In his closing submissions, Mr. Greenspan said Mr. Gottlieb had no motive to participate in a fraud and he made numerous decisions that would make no sense if he knew of the fraud.
For example, Mr. Greenspan said it would be irrational for the two co-founders of Livent to strike a deal to sell a controlling stake to an investor group led by U.S. businessman Michael Ovitz, because the fraud would surely be detected when new owners came into the company.
Similarly, he said the two men wouldn't have agreed to provisions in the deal that only allowed them to sell 100,000 of their shares in the first year after closing if they had known everything could blow up if fraud was detected.
"Had Mr. Gottlieb known there were financial improprieties, it would have been absurd for him to virtually eliminate his opportunity to monetize his investment," Mr. Greenspan said.
He said Mr. Gottlieb's shares were worth $25.5-million in June, 1998, after the deal closed, and he never sold any of them before Livent collapsed later that year.
Mr. Greenspan added Mr. Gottlieb made no reference to the fraud in two confidential memos he wrote to Mr. Drabinsky, including a lengthy memo written earlier in 1998 expressing worries about the Ovitz deal.

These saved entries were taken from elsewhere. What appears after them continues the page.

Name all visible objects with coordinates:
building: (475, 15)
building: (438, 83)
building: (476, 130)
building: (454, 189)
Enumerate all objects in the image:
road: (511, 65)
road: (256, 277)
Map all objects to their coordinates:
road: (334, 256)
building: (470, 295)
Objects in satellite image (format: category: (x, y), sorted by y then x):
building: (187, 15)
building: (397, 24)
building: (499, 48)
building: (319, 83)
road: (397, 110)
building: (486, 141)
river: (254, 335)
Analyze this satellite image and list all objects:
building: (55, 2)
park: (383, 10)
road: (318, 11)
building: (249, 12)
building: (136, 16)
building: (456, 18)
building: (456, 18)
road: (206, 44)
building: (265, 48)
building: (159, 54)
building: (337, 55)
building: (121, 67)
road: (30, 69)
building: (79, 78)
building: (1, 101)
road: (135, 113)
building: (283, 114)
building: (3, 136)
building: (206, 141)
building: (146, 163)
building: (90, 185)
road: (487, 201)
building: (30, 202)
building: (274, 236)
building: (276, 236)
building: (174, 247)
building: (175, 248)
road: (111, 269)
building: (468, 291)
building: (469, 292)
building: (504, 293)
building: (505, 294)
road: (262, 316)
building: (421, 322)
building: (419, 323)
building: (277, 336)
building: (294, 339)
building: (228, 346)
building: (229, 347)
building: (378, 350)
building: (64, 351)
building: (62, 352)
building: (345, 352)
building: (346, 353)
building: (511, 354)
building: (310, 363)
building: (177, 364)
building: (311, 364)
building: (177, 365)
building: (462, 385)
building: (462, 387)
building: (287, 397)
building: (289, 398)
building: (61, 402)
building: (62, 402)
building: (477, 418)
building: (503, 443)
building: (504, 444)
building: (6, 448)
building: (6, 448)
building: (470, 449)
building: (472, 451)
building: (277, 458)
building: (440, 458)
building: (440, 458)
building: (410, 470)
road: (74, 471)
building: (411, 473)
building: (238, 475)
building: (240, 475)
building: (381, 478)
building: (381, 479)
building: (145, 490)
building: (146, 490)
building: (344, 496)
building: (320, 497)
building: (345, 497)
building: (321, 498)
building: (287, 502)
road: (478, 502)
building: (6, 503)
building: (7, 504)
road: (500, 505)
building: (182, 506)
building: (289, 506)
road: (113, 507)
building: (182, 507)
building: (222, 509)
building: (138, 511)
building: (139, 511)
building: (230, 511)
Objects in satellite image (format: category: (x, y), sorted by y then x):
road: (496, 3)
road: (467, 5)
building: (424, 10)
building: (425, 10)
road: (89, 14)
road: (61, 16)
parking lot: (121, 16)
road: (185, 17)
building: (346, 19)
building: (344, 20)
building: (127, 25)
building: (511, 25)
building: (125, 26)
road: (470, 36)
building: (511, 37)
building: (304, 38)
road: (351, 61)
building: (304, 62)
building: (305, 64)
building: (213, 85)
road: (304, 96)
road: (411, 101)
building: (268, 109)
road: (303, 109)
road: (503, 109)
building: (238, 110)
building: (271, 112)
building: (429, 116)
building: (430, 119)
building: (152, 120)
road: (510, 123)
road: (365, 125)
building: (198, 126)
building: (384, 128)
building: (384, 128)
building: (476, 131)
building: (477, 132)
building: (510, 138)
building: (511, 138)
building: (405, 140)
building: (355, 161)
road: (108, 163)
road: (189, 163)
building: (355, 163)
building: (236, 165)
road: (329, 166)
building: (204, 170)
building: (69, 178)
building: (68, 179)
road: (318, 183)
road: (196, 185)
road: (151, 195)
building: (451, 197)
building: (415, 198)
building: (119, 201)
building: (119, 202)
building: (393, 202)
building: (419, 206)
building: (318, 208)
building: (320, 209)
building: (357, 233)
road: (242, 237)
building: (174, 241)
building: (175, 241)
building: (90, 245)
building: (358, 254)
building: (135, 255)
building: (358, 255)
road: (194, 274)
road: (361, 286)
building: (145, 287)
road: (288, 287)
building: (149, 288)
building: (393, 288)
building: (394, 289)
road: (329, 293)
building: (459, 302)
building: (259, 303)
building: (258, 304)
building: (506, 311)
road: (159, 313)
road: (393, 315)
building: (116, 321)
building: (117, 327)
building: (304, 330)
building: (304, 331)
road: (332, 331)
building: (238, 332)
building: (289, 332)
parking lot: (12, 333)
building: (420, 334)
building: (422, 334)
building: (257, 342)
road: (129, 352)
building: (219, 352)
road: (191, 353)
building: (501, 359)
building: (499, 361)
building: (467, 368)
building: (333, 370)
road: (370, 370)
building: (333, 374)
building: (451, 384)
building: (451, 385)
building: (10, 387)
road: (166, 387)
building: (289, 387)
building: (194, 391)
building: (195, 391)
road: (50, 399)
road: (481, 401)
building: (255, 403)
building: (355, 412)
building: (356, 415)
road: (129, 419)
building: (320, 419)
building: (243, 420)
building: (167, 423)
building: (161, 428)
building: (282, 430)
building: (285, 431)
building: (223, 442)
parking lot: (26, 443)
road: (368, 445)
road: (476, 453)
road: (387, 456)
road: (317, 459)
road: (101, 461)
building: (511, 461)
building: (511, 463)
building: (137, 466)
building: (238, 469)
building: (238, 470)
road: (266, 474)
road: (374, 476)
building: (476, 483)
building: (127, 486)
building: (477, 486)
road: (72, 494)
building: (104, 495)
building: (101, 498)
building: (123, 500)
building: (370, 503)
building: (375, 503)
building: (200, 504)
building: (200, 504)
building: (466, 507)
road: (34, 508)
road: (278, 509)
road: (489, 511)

"These comprehensive, clearly stated and thoughtful memoranda are not only consistent with innocence but speak eloquently to Mr. Gottlieb's lack of knowledge of any wrongdoing at Livent," Mr. Greenspan said.
Mr. Greenspan's closing submission also criticizes key Crown witnesses at the trial and outlines many alleged falsehoods or inconsistencies in their testimony.
He said the prosecution relied on "disreputable" witnesses who were admitted participants in the fraud. Mr. Eckstein - whom Mr. Greenspan called "a rogue and a liar" - pleaded guilty to fraud and received a conditional sentence of two years less a day. Former chief financial officer Maria Messina was also a participant in the fraud, he said, as were several accounting controllers who testified at the trial that they made false entries in Livent's general ledger.
"It is difficult to conceive of a greater incentive to falsely attribute responsibility to Mr. Gottlieb than the motive to shift blame, which was shared by all of the prosecution's principal witnesses," Mr. Greenspan said.
He said the accounting staff testified at the trial they received all their instructions from Mr. Eckstein. Moreover, he said Mr. Gottlieb was not involved in advertising or the productions at Livent, and was not always present at meetings to review drafts of financial statements.
Mr. Greenspan also argued Mr. Eckstein made the decision to book false invoices as assets on the balance sheet rather than expenses prior to Livent becoming a public company in 1993, and Mr. Gottlieb was unaware the asset figures were misstated when Livent went public.
He added the decision made no accounting sense in terms of benefiting Livent, and the Crown also failed to call any witnesses to testify that the misstated asset figures affected any investor's decision to buy shares at the time of the initial public offering.